In April, the California Supreme Court’s landmark decision in Dynamex Operations West, Inc. vs Superior Court of Los Angeles, referred to as “Dynamex,” simplified the test for determining whether a worker is classified as an employee for minimum wage and overtime protections. Assembly Bill (AB) 5 is legislation that would codify Dynamex into state law, and make it harder for employers to misclassify their employees as independent contractors.
“Misclassification is an attempt to weaken the bargaining power of workers. Unchecked, it will contribute to ever-widening income inequality and increased corporate power,” said Doug Bloch, Political Director for Teamsters Joint Council 7.
Bloch was a panelist on the California Assembly Committee on Labor and Employment hearing titled, “Dynamex and Beyond: Understanding the Legal and Policy Landscape of Workers Misclassification in California.”
He noted that good employers who play by the rules should not be undercut by companies that misclassify their workers as independent contractors to avoid the minimum wage, payroll taxes, Social Security, unemployment insurance, workers’ compensation and more.
“We urge the passage of AB 5 to help protect and rebuild this state’s middle class,” Bloch said.
Assembly Labor – Dynamex Informational Hearing
Testimony before Assembly Committee on Labor and Employment by Political Director Doug Bloch
My name is Doug Bloch, and I am proud to represent over 225,000 Teamsters in California.
I want to take you back to 1964 and a milestone in American labor history.
That’s when Teamsters General President Jimmy Hoffa signed the first National Master Freight Agreement, uniting over 450,000 truck drivers under one contract.
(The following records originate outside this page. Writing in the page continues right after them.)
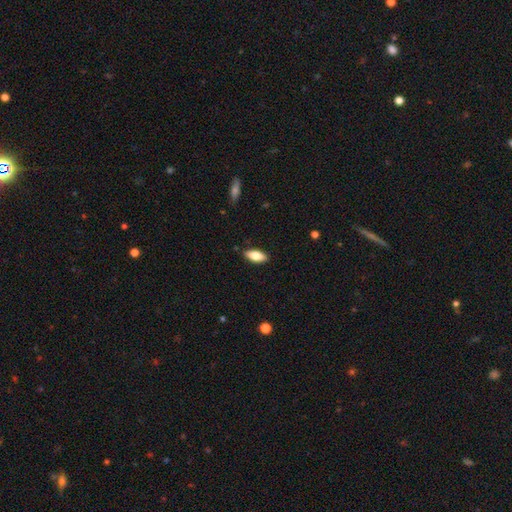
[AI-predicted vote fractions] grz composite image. It shows a smooth galaxy with no disk features (75%) that is in between round and cigar-shaped (81%). Merging: none (87%).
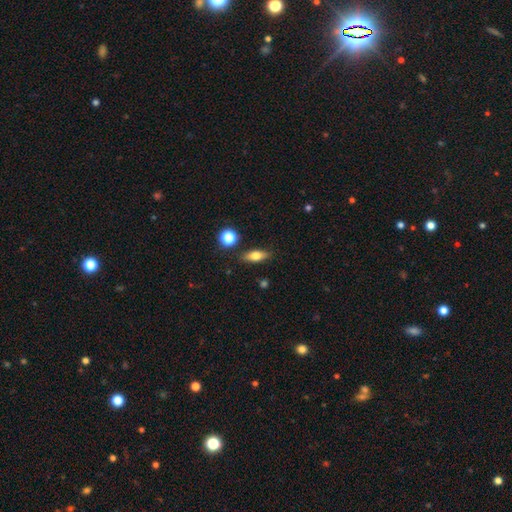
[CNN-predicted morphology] Overall: smooth (67%). How rounded: in between (69%). Merging: none (85%).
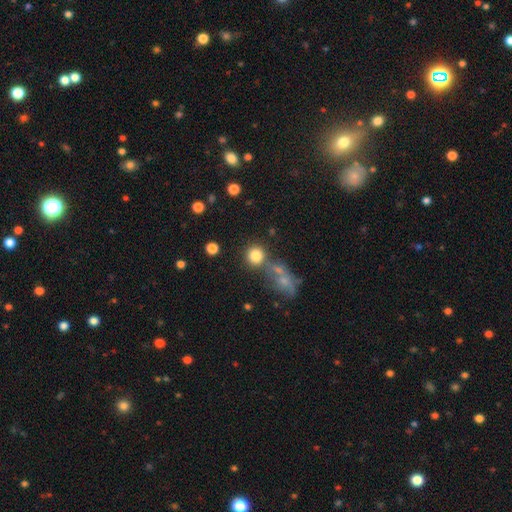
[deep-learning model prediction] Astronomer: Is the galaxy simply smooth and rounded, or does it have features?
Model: smooth — 81%.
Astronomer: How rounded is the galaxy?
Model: round — 88%.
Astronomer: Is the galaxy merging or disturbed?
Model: none — 67%.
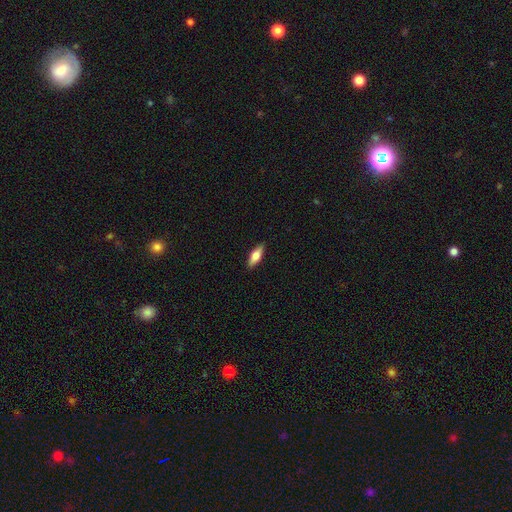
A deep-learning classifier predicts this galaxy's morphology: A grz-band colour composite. It shows a smooth galaxy with no disk features (61%) that is in between round and cigar-shaped (58%). Merging: none (89%).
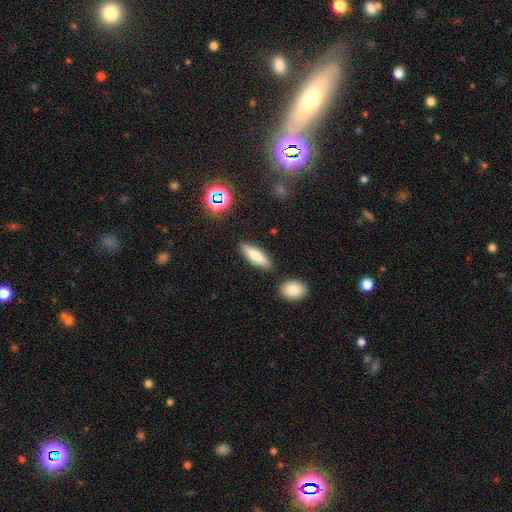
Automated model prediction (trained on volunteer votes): Morphology: type=smooth (77%); roundness=cigar-shaped (51%); merging=none (83%).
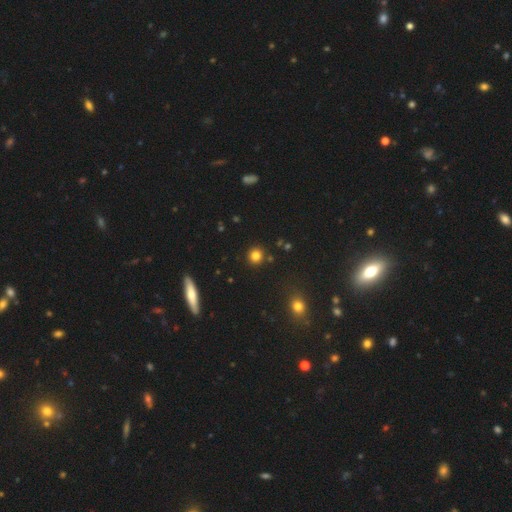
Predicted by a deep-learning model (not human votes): Morphology: type=smooth (82%); roundness=round (91%); merging=none (89%).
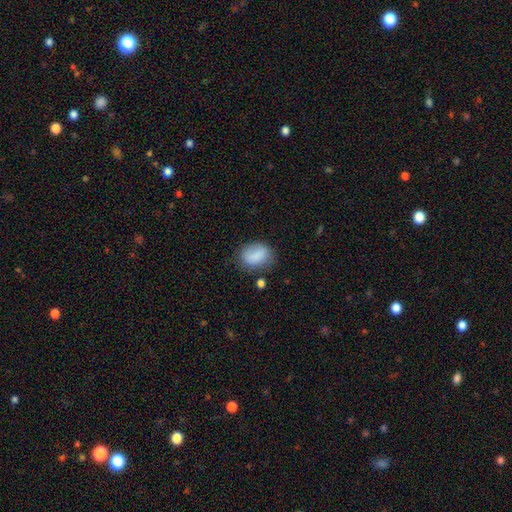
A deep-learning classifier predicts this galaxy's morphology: A smooth galaxy with no disk features (84%) that is in between round and cigar-shaped (72%).

Vote fractions:
- Smooth or featured? smooth: 84% / star or artifact: 8% / featured or disk: 8%
- How rounded? in between: 72% / round: 27% / cigar-shaped: 1%
- Merging? none: 67% / minor disturbance: 22% / major disturbance: 7% / merger: 3%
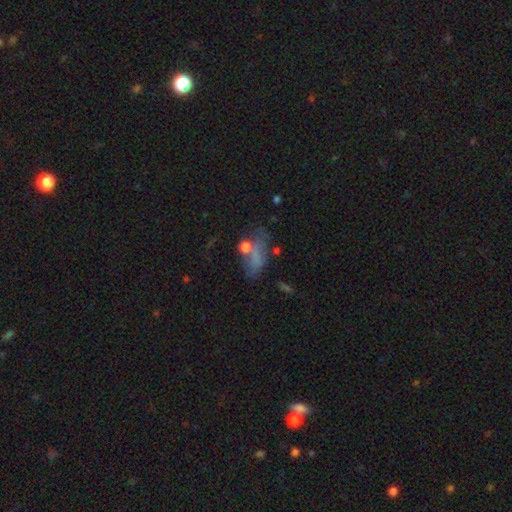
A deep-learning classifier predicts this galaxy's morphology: type=smooth (43%); merging=none (36%).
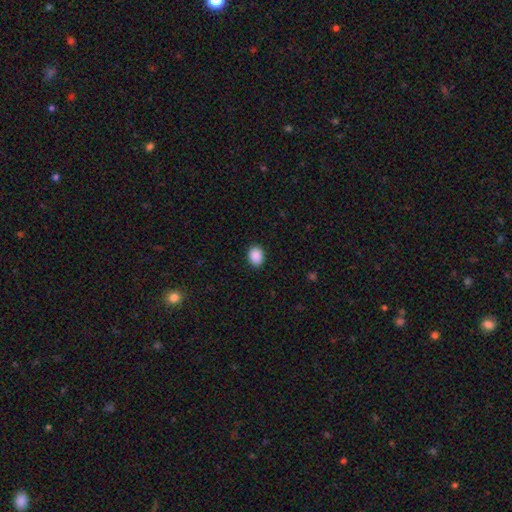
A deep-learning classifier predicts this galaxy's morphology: smooth-or-featured: smooth: 90% | star or artifact: 8% | featured or disk: 2%
  how-rounded: in between: 60% | round: 40% | cigar-shaped: 1%
  merging: none: 90% | minor disturbance: 7% | major disturbance: 2% | merger: 1%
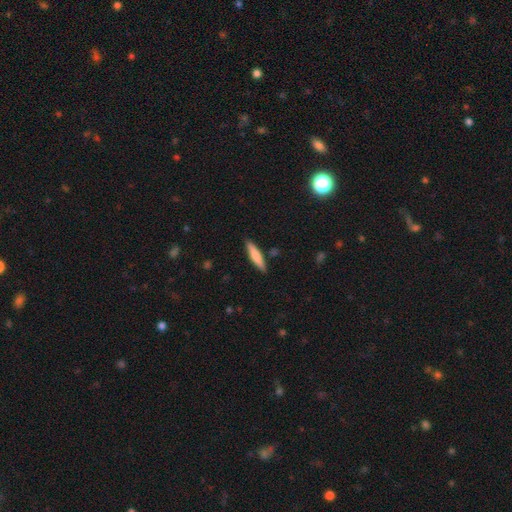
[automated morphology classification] Overall: smooth (74%). How rounded: cigar-shaped (84%). Merging: none (87%).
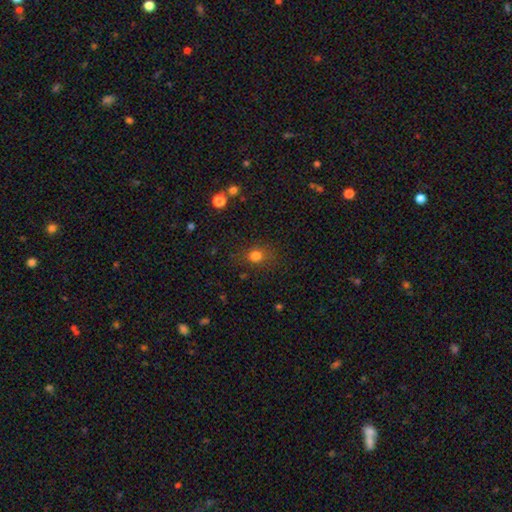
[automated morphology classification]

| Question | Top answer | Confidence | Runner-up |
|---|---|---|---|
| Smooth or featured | smooth | 78% | star or artifact (16%) |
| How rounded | round | 69% | in between (30%) |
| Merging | none | 77% | minor disturbance (15%) |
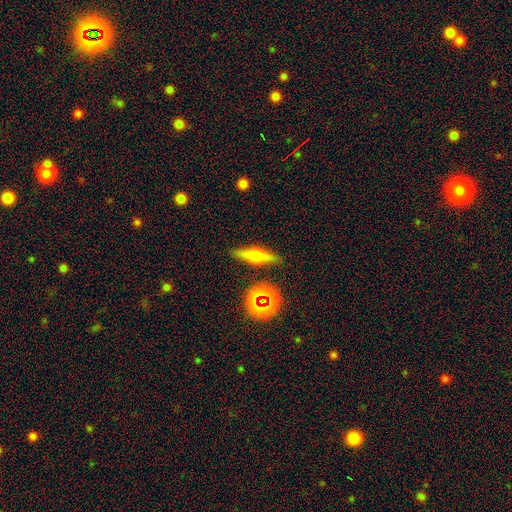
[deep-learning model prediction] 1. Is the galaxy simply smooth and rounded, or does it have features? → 51% featured or disk, 39% smooth, 11% star or artifact.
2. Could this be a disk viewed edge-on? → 92% yes, 8% no.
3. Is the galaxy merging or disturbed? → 87% none, 9% minor disturbance, 2% major disturbance, 2% merger.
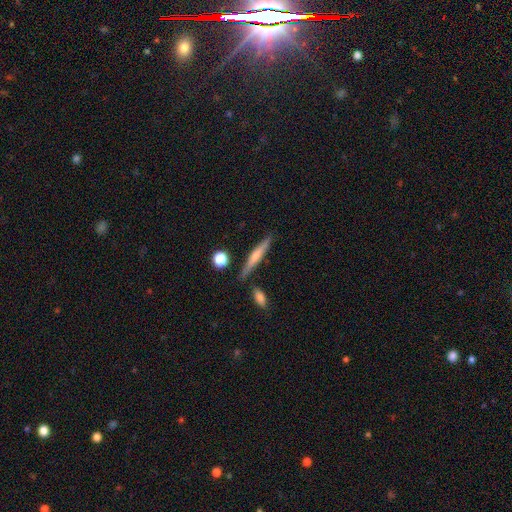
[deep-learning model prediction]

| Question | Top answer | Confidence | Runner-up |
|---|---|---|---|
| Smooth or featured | smooth | 47% | featured or disk (46%) |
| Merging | none | 83% | minor disturbance (10%) |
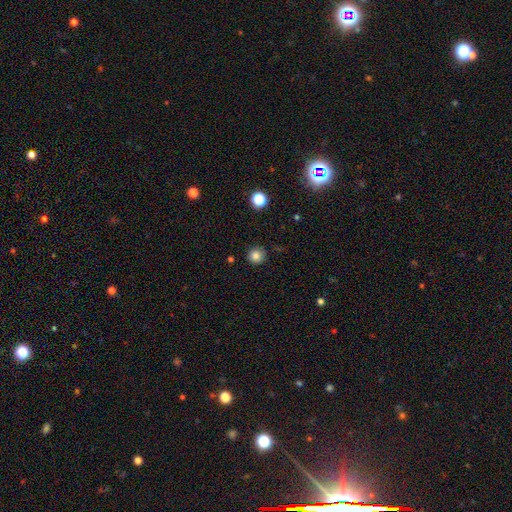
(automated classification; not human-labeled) Smooth or featured? smooth (83%)
How rounded? round (93%)
Merging? none (87%)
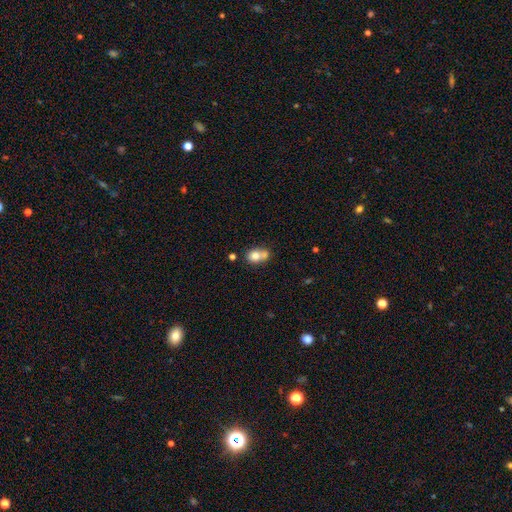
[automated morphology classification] smooth_or_featured: smooth (p=0.75) [alt: featured or disk p=0.16]
how_rounded: round (p=0.54) [alt: in between p=0.45]
merging: merger (p=0.50) [alt: none p=0.34]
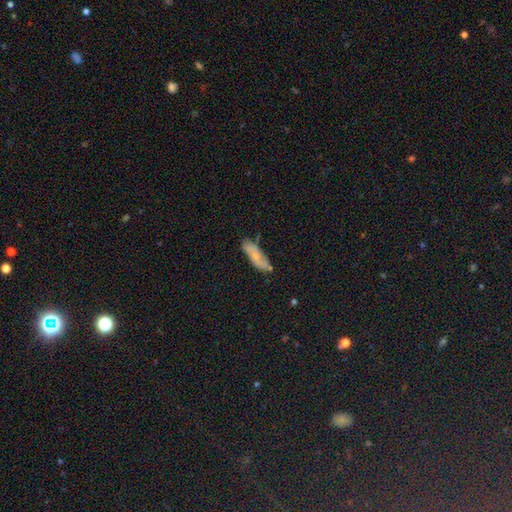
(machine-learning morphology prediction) Overall: smooth (56%; featured or disk 36%). How rounded: cigar-shaped (52%; in between 46%). Merging: none (71%).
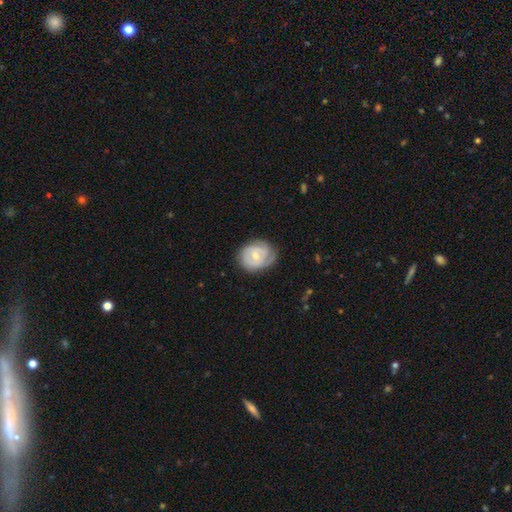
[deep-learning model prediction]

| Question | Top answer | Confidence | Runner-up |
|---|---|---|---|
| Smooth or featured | featured or disk | 68% | smooth (26%) |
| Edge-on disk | no | 98% | yes (2%) |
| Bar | no | 54% | weak (39%) |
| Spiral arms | yes | 87% | no (13%) |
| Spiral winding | tight | 64% | medium (28%) |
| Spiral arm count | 2 | 37% | can't tell (32%) |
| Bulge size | small | 50% | moderate (45%) |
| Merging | none | 62% | minor disturbance (27%) |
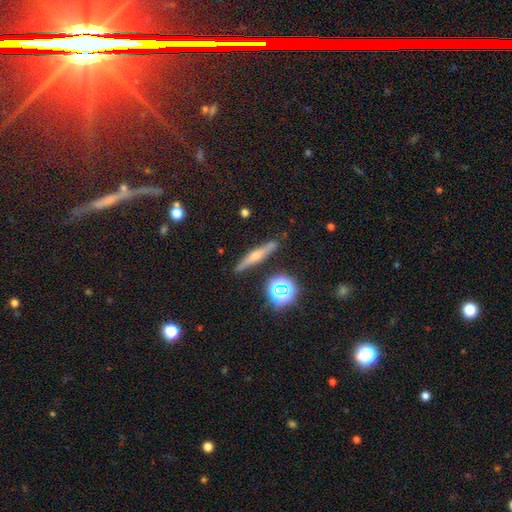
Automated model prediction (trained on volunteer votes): This is possibly a featured or disk galaxy (55%). It is clearly viewed edge-on (94%). Edge-on bulge: likely rounded (79%). Merging: clearly none (87%).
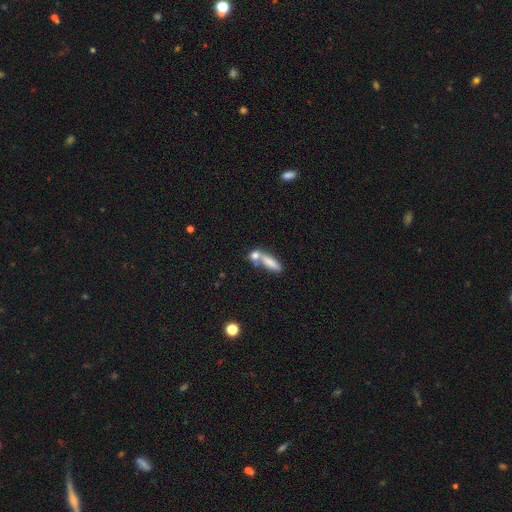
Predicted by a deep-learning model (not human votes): Morphology: type=smooth (74%); roundness=cigar-shaped (46%); merging=none (43%).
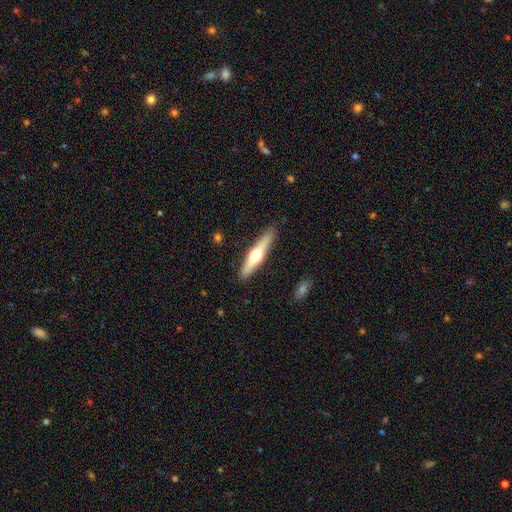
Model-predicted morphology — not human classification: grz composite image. It shows a featured or disk galaxy (57%) viewed edge-on (95%) with a rounded central bulge (94%). Merging: none (89%).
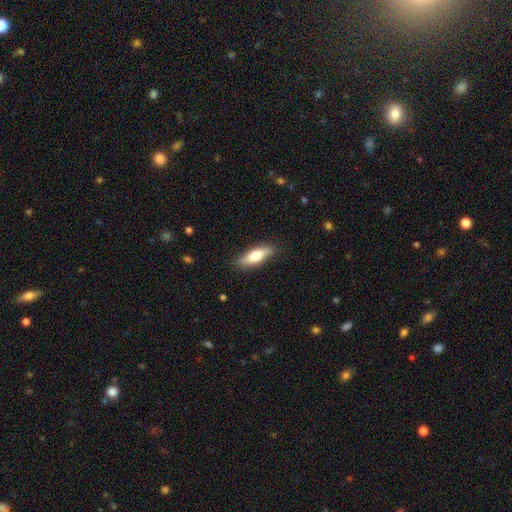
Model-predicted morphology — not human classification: Smooth or featured? smooth (70%)
How rounded? in between (53%)
Merging? none (84%)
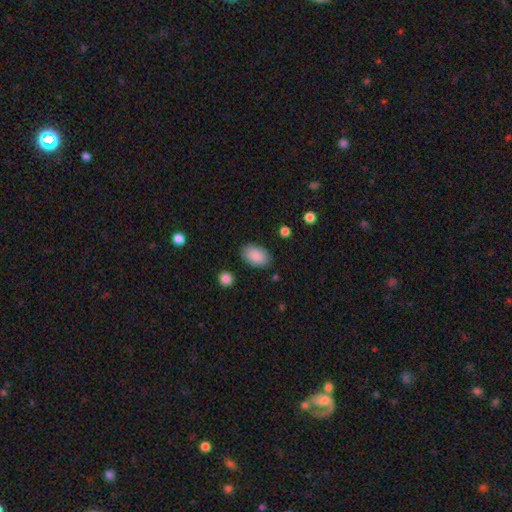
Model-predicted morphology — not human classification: smooth-or-featured: smooth: 89% | star or artifact: 7% | featured or disk: 4%
  how-rounded: in between: 91% | round: 8% | cigar-shaped: 1%
  merging: none: 86% | minor disturbance: 10% | major disturbance: 3% | merger: 2%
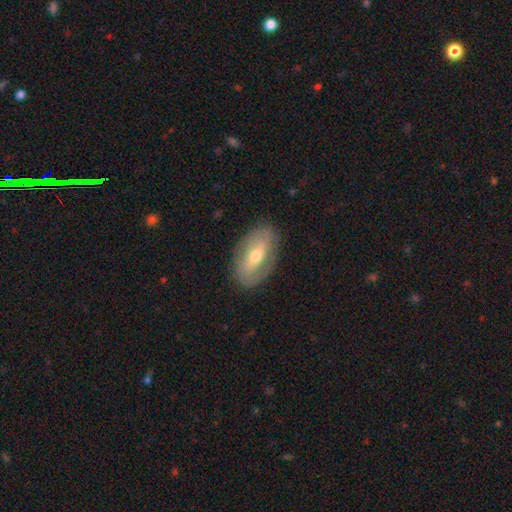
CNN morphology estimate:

The agreement provided living wages, benefits, on-the-job protections and retirement security for generations of workers.
That is what is at stake here today. The choices we make here will determine whether future generations of workers enjoy the same.
Hoffa understood that as employers got more organized on the national level, workers needed to organize so they could have equal power. But, under relentless pressure from the business community, in 1980, the federal government deregulated trucking.
At that time, the National Master Freight Agreement covered 19,000 companies and 90% of the industry was unionized. In the first five years, almost 7,000 companies went bankrupt. Within ten years, nearly 500,000 Teamsters lost their jobs.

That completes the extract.